-- Чего ты хочешь, Гвинни? -- спросил бы он.

-- Ох! -- сказала бы она. -- На дворе гроза, я боюсь! -- И разве не закралась бы она, лишь немного помедлив, к нему под одеяло?

-- На дворе сияет луна, -- засмеялся бы он, -- и светят все звезды! Но если ты, дурочка, боишься, так сильно боишься...

Это было бы для нее подарком -- она с благодарностью целовала бы ему руки.

Эндрис прислушался. Дверь оставалась закрытой. Никто не стучал. Он должен пойти к ней, сесть на ее кровать. Если бы он там сидел... или если бы Ян там сидел...

-- Тра-ла-ла, -- сказал бы он. Не в слове суть, когда говоришь с лошадью, со щенком или с молодой девушкой. Только в звуке и в тоне голоса. Слова могут быть разные и языки -- различные, но милая песенка всегда одна и та же.
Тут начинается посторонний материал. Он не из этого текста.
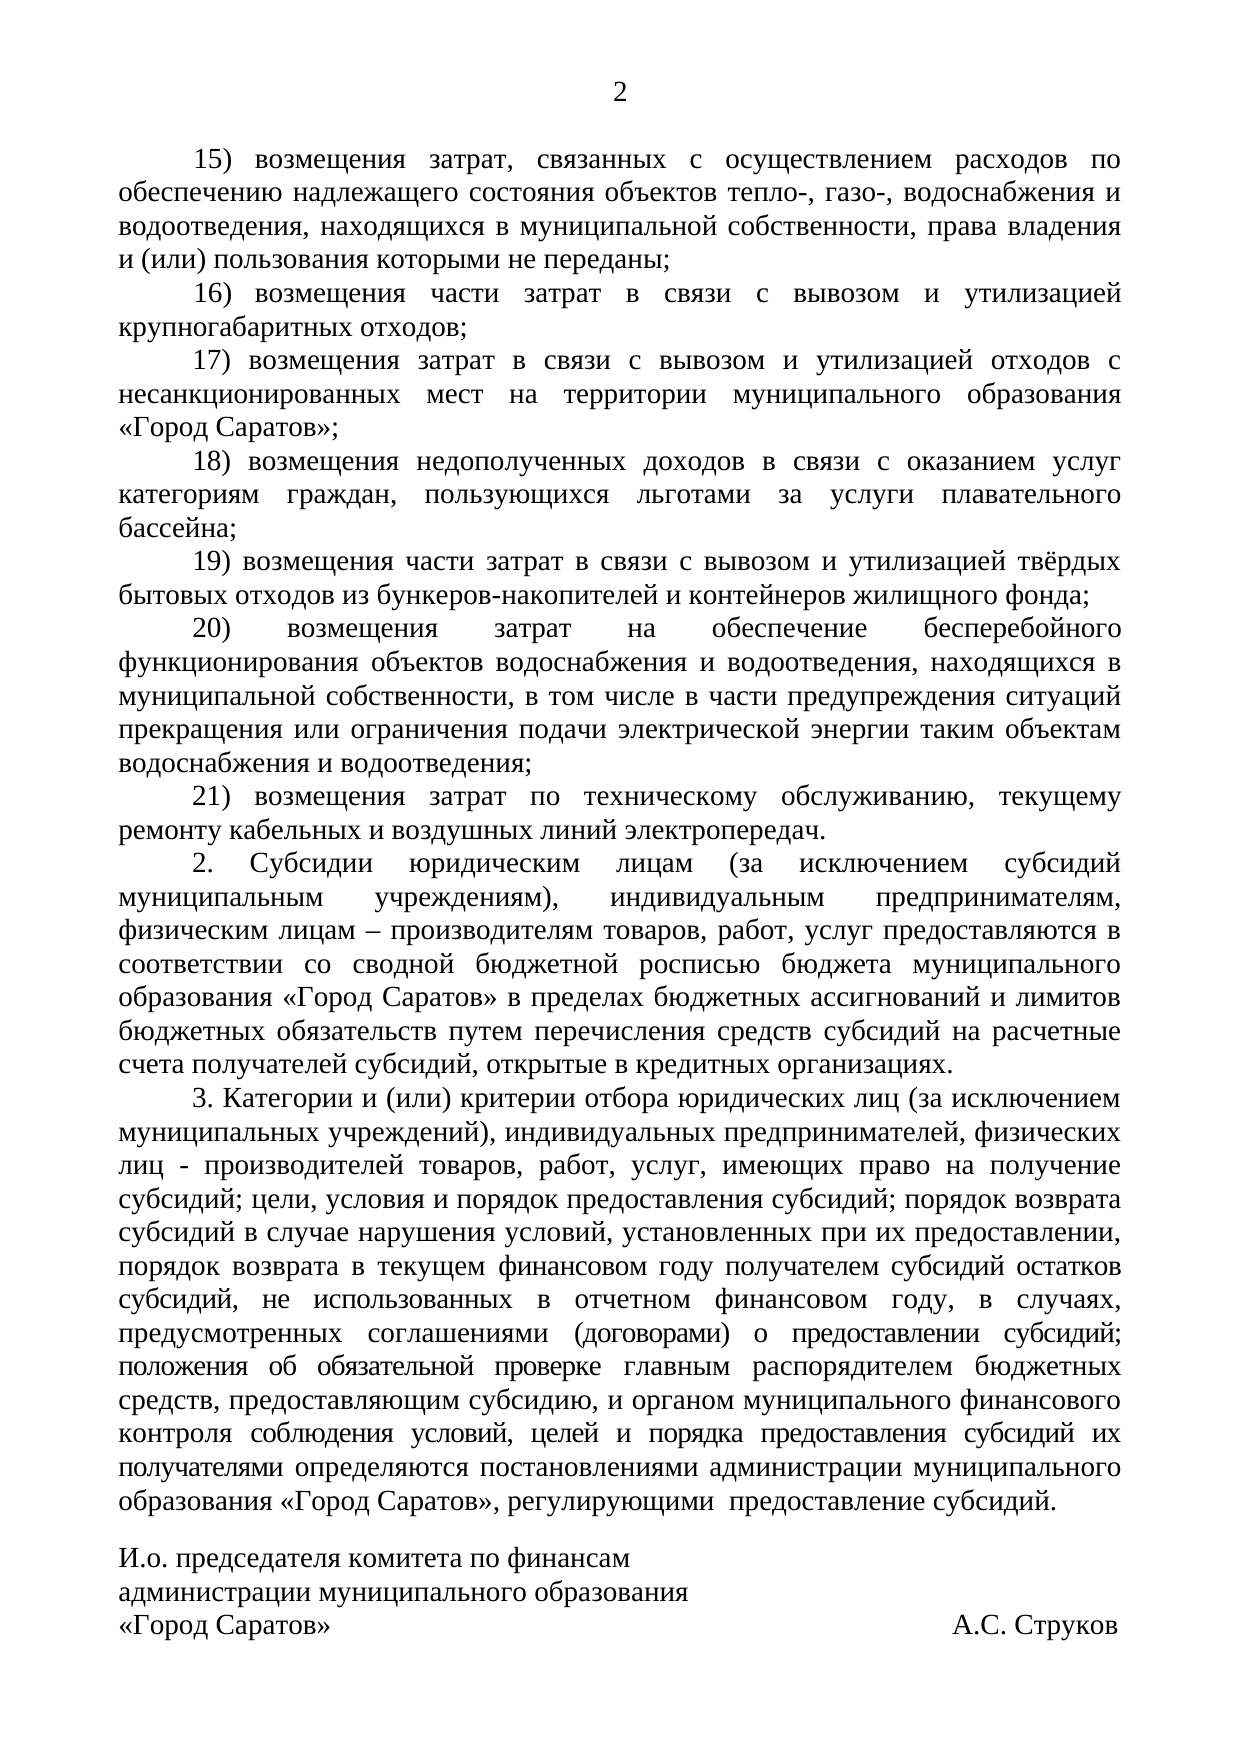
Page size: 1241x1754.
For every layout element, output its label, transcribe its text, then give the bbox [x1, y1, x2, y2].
Ее кузен пел девушке, которая писала ему письма в Войланд, секретарше в лондонском дворце адмиралтейства, за что она продала ему секретные бумаги, пел застенчивой сестре Розе-Марии, позволившей за одно это положить себя в постель к чужому. И... и... скольким еще?..

Эндрису не лежалось спокойно. Даже теперь было больно вспоминать о тех женщинах.

Ведь и ему кузен пел такие же радостные песни, вернее, -- ей. Эндрис закрыл глаза, припоминая все нежные слова, которые когда-то говорил Ян. Тогда, на Капри, и затем в Риме, когда он ее посетил. Затем в Берлине и один раз, только один раз -- в Нью-Йорке, когда она приехала из Европы. И наконец, в последний раз -- в летнюю ночь в Мюнхене.

В ушах звучал одуряющий голос Яна, отзывался в сердце и в мозгу -- как дорого все это было!

Эндрис вскочил в постели, зашатался, схватился за спину кресла. Овладел собой -- это уже прошло: он уже мужчина.